Italie: le nom de la mère

La tradition qui attribue à tous les membres de la famille le nom du père constitue une discrimination envers les femmes et procède d’une conception patriarcale de la famille qui n’est pas compatible avec le principe d’égalité entre homme et femme, a jugé la Cour européenne des droits de l’homme.

L’affaire concerne un couple d’italiens résidant à Milan à l’occasion de la naissance de leur premier enfant, Maddalena, qu’ils souhaitaient inscrire au registre de l’état civil sous le nom de la mère, Cusan, au lieu de celui du père, Fazzo.

Faisant valoir qu’aucune disposition du droit italien ne s’opposait à ce que leur fille porte le nom de famille de la mère, le couple Fazzo-Cusan a bataillé devant les juridictions internes italiennes jusqu’à la cour constitutionnelle qui, bien qu’estimant la question irrecevable et relevant du législateur, considéra que le système en vigueur dérivait d’une « conception patriarcale de la famille et des pouvoirs du mari, qui avait ses racines dans le droit romain et n’était plus compatible avec le principe constitutionnel de l’égalité entre homme et femme ».
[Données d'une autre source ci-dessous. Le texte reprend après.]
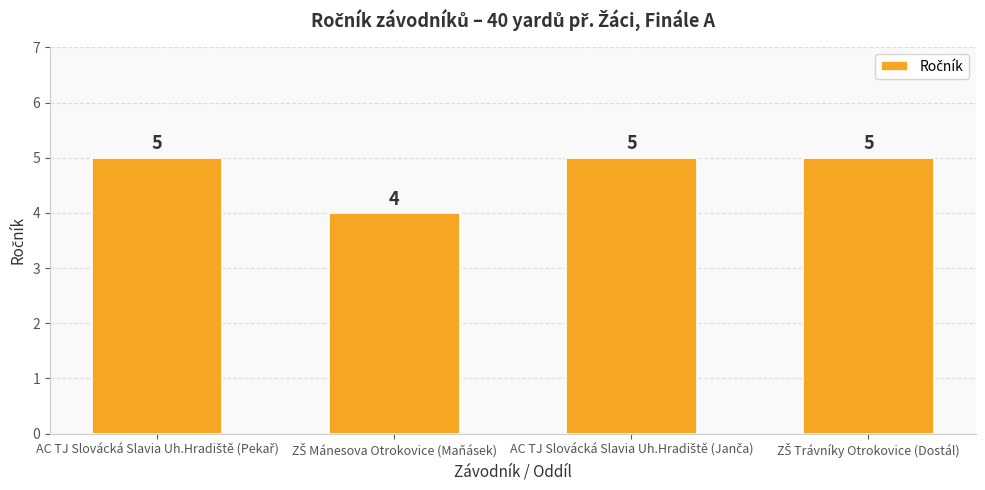

What is the average value?

5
C’est ainsi que les époux Fazzo-Cusan soumirent, le 29 mai 2006, la question à la Cour de Strasbourg sur le fondement des articles 8 relatif au droit au respect de la vie privée et familiale et 14 relatif à l’interdiction de la discrimination. Comme en France, la législation italienne a entre-temps un peu évolué et le 14 décembre 2012, ils ont obtenu du préfet de Milan l’autorisation de compléter le nom de leurs enfants légitimes par l’adjonction du nom de la mère mais il s’agit d’un simple ajout du nom de la mère à celui du père qui ne les satisfait pas complètement.
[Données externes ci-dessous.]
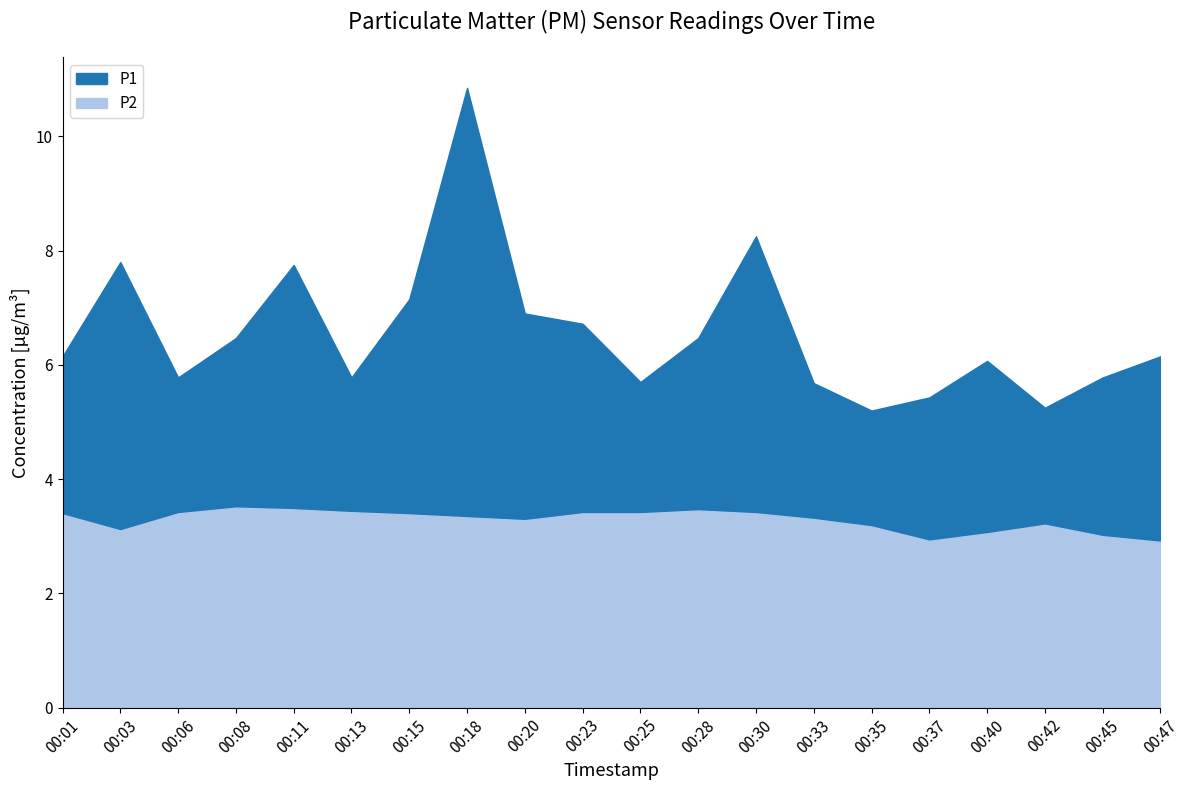

Between 00:40 and 00:42, which is larger?

00:40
la Cour européenne des droits de l’homme
La Cour européenne des droits de l’homme


Il y a discrimination, rappelle la Cour européenne des droits de l’homme(1), dès lors que, sans justification objective et raisonnable, des personnes se trouvant dans des situations comparables sont traitées de manière différente et, au cas particulier, le père et la mère de l’enfant sont traités de manière différente puisqu’à la différence du père — et malgré l’accord des époux —, la mère n’a pas pu obtenir l’attribution de son nom de famille à son nouveau-né.
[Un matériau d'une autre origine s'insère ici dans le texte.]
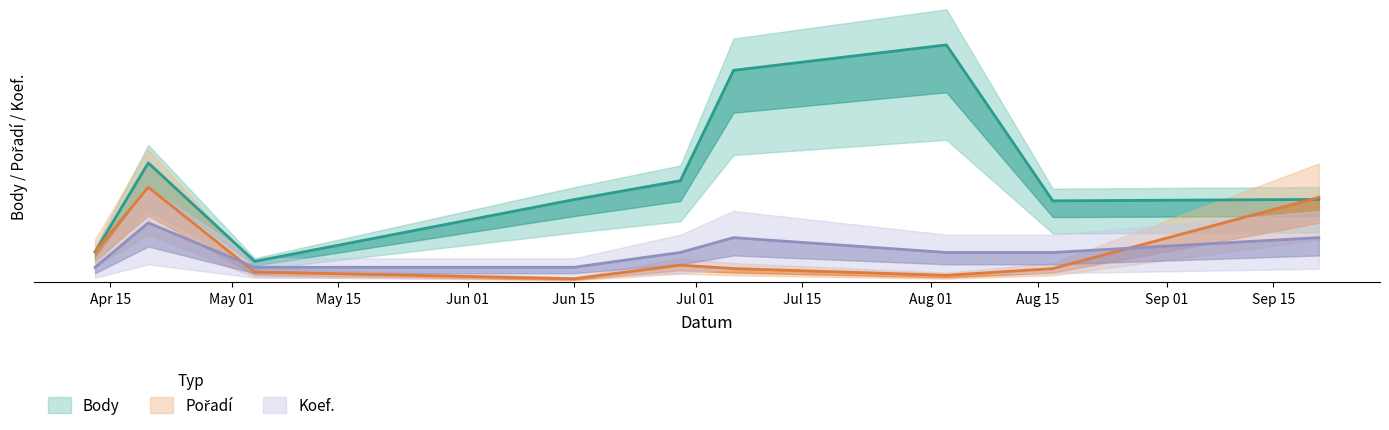

What is the label of the 4th point from the right?

2013-07-06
Rappelant sa jurisprudence relative à l’importance d’une progression vers l’égalité des sexes et de l’élimination de toute discrimination fondée sur le sexe dans le choix du nom de famille, la Cour considère que « la tradition » qui attribue à tous les membres de la famille le nom du père ne peut justifier « une discrimination envers les femmes ».

Pour la Cour, si la règle voulant que le patronyme soit dévolu aux enfants légitimes est nécessaire en pratique et n’est pas forcément contraire à la Convention européenne de sauvegarde des droits de l'homme et des libertés fondamentales, c’est « l’impossibilité d’y déroger qui est excessivement rigide et discriminatoire envers les femmes ».